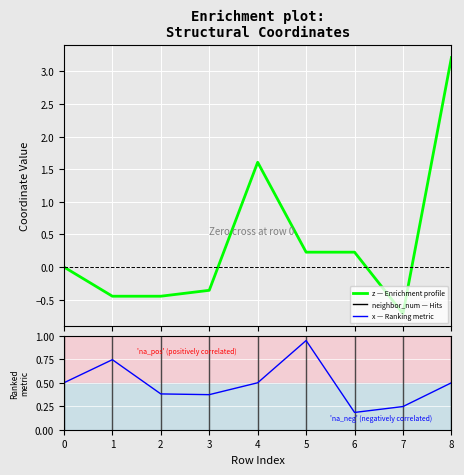

Is this an area chart (filled region under the line)?

No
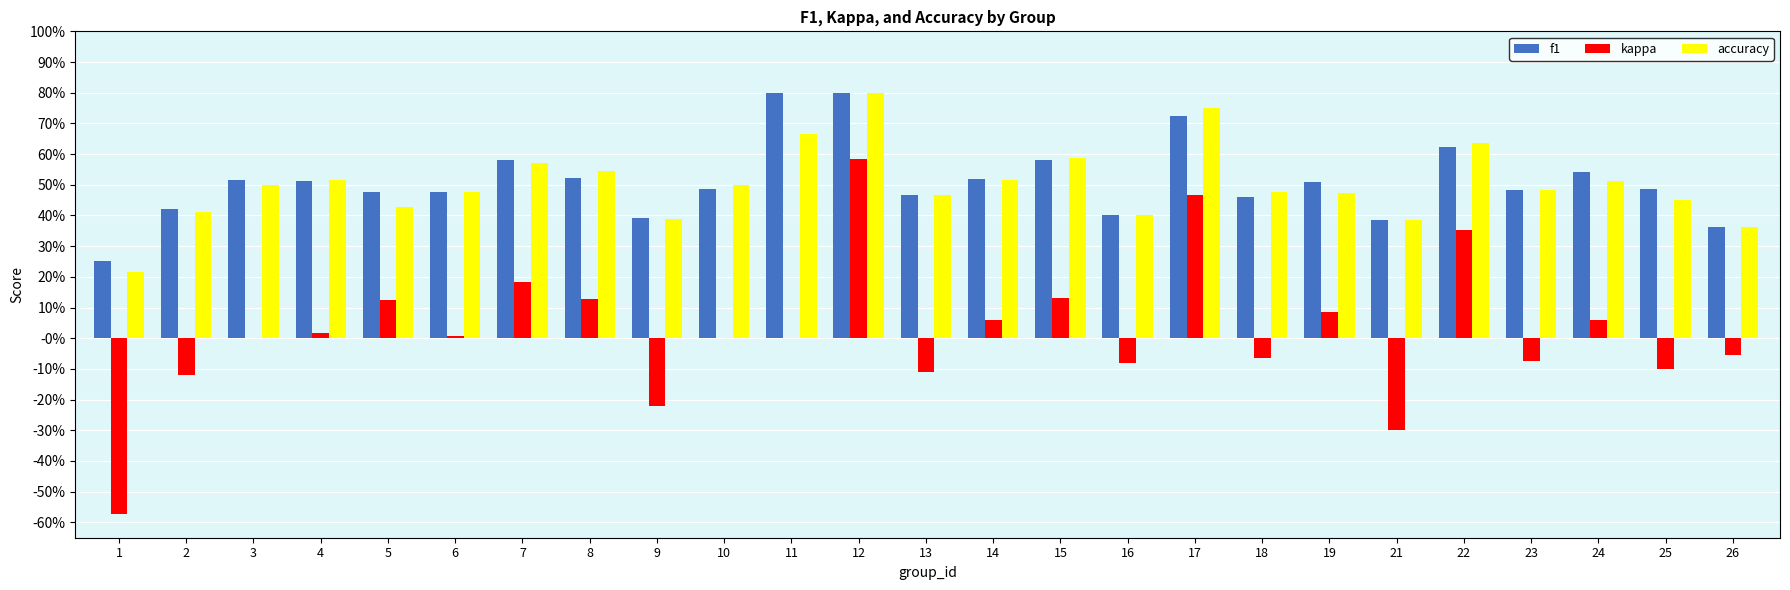

What is the approximate value of kappa at 14?

0.1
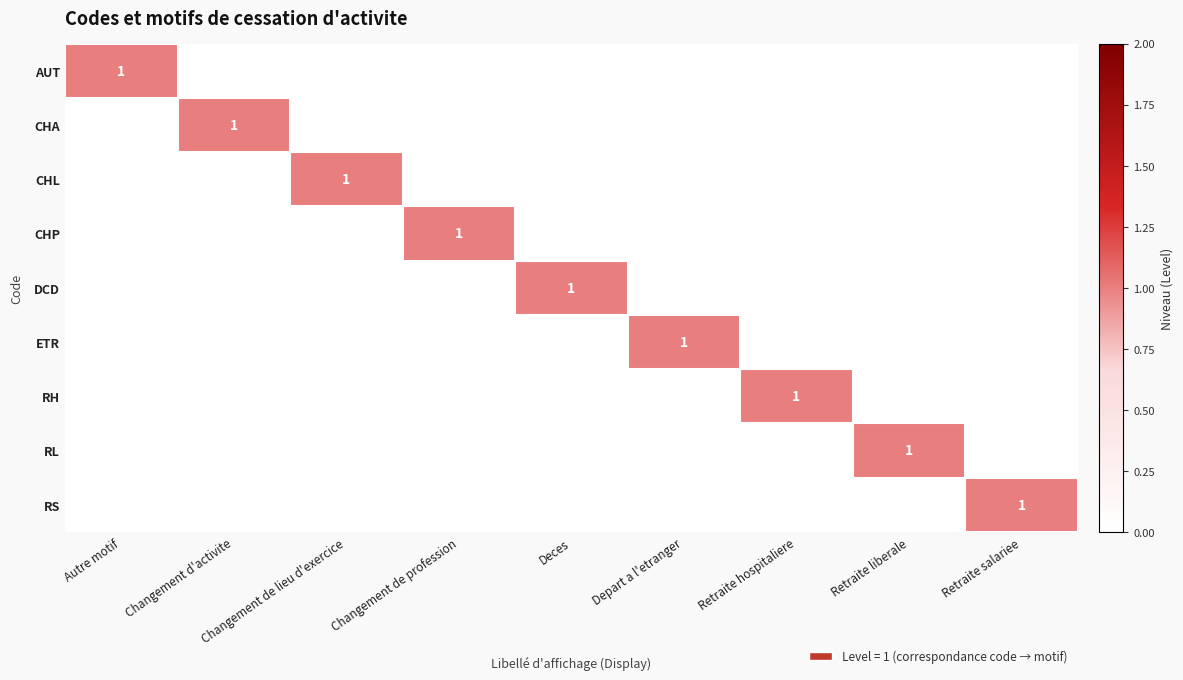

Is the value of AUT at Changement de profession greater than the value of CHP at Retraite salariee?

No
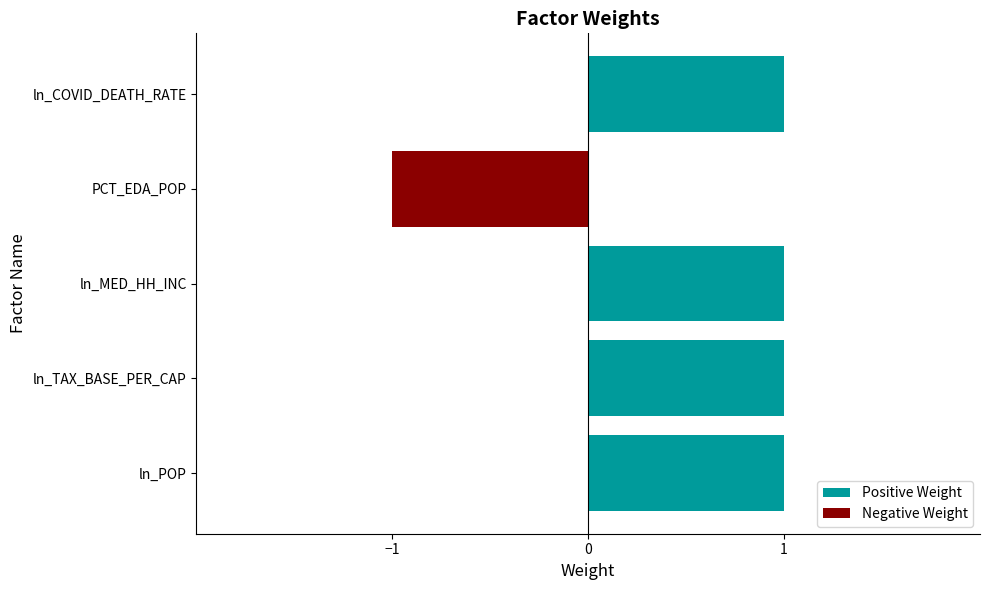

At PCT_EDA_POP, list the series in order from smallest to largest.

Negative Weight, Positive Weight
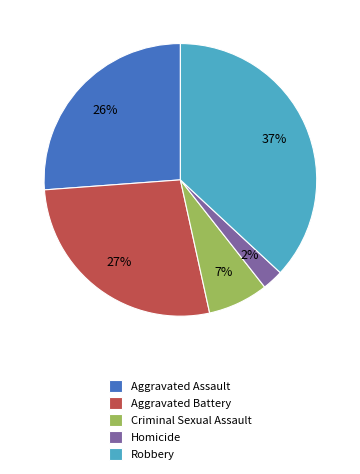

True or false: Criminal Sexual Assault accounts for 1% of the total.

False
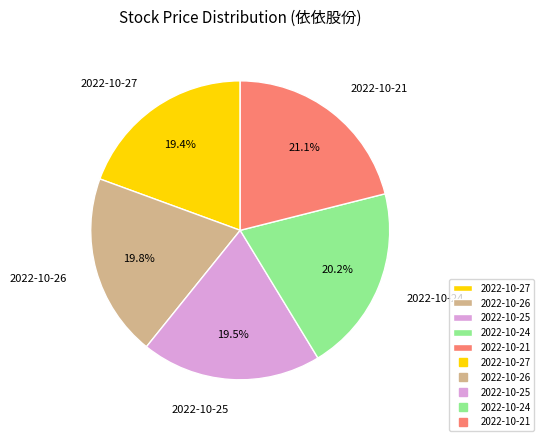

Which slice is the largest?

2022-10-21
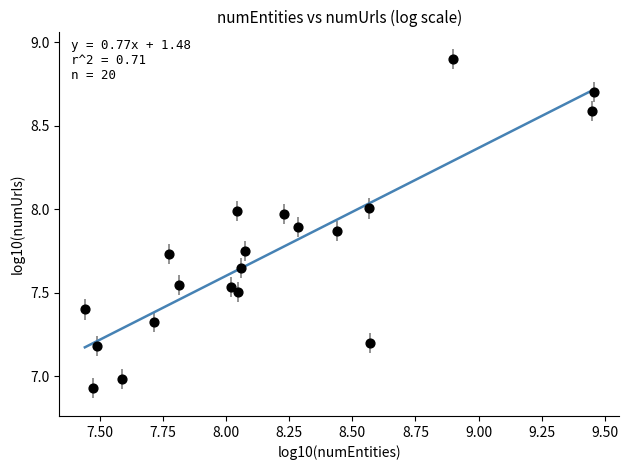

What is the range of Y values (max minus min)?

2.0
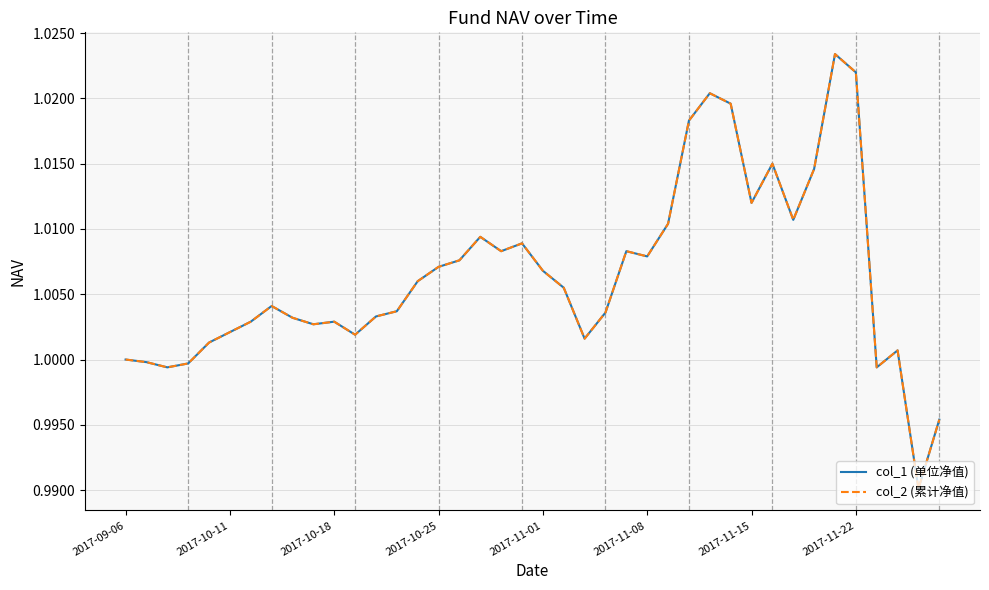

Is this an area chart (filled region under the line)?

No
::::
Can you copy every one of the lines above word for word, omitting the pictures?

__Answer to this task__
Is this an area chart (filled region under the line)?

No

What is the approximate value of kappa at 14?

0.1

Is the value of AUT at Changement de profession greater than the value of CHP at Retraite salariee?

No

At PCT_EDA_POP, list the series in order from smallest to largest.

Negative Weight, Positive Weight

True or false: Criminal Sexual Assault accounts for 1% of the total.

False

Which slice is the largest?

2022-10-21

What is the range of Y values (max minus min)?

2.0

Is this an area chart (filled region under the line)?

No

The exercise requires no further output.